Ich habe schon ein Land ''gewechselt'', wenn man soetwas hinter sich hat, weiss man was ''derartige Gastfreundschaft'' wert ist...über das ''Verlorensein'' und das fehlende ''Zugehörigkeitsgefühl'' kommt man nur schwer hinweg, es prägt einen für immer!

LG,
nachdenklicher Dimitar

oberon
06.05.2007, 18:48
Ich selbst kenne ausländische Logen (USA und Dänemark) nur aus dem Urlaub. Aber jedesmal haben wildfremde Menschen alle Hebel in Bewegung gesetzt um es mir angenehm zu machen, mir eine Freude zu machen und mir ein Gefühl der Geborgenheit zu geben.

So konnte ich mich in den USA bei einer Art Freimaurer-Kirmes (sowas gibt's da) zu ein paar alten Amerikanern an den Tisch setzen, ohne Einladung, einfach so, hab gesagt dass ich Bruder aus Deutschland bin und wir waren über Stunden im Gespräch als würden wir uns schon ewig kennen.

Viele Grüße,

Thomas

Robert
06.05.2007, 19:19
So konnte ich mich in den USA bei einer Art Freimaurer-Kirmes (sowas gibt's da) zu ein paar alten Amerikanern an den Tisch setzen, ohne Einladung, einfach so, hab gesagt dass ich Bruder aus Deutschland bin und wir waren über Stunden im Gespräch als würden wir uns schon ewig kennen.

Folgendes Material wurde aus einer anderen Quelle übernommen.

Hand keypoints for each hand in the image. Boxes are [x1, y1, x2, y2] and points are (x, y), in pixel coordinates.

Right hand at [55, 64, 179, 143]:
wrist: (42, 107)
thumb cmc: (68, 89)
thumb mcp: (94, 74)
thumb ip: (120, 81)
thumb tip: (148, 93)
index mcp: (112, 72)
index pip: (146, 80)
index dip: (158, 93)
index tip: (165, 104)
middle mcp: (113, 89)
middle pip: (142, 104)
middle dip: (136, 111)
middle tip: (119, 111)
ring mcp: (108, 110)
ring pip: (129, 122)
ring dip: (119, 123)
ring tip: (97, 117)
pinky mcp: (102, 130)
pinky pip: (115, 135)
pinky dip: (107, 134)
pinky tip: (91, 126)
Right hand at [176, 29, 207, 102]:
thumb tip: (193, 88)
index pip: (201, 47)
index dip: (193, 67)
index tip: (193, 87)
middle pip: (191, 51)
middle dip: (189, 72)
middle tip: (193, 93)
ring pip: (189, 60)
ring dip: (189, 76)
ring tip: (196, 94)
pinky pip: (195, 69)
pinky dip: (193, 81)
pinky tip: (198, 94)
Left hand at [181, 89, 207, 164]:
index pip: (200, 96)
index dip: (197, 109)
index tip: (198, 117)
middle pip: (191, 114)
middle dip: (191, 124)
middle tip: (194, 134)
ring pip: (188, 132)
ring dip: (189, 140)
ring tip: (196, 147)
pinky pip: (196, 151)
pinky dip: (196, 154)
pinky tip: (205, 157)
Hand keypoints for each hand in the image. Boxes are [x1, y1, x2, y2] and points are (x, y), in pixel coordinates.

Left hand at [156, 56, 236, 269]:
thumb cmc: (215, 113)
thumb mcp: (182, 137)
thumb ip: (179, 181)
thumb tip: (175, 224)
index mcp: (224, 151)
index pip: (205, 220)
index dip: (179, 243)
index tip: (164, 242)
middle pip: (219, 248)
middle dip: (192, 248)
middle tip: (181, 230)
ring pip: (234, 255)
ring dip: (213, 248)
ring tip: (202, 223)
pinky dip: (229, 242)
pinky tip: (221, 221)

Das bemerkt man auch bereits innerhalb von Deutschland.
Egal wo man hinkommt, wird man gewisserorts als Bruder empfangen
und kommt gleich ungehemmt ins Gespräch.

irishmason
29.05.2007, 13:00
Kann ich nur bestaetigen.

ich war 30 Jahre Exportleiter und habe, aus zeitlichen Gruenden, mehr Gelegenheit gehabt Logen in anderen Laendern, von Skandinavien bis Italien, von Israel bis Suedafrika und USA bis Hongkong zu besuchen, als meine Mutterloge.
Es war immer ein bruederliches Willkommen und ein freimaurerisches Erlebnis, eine echte internationale Bruederlichkeit.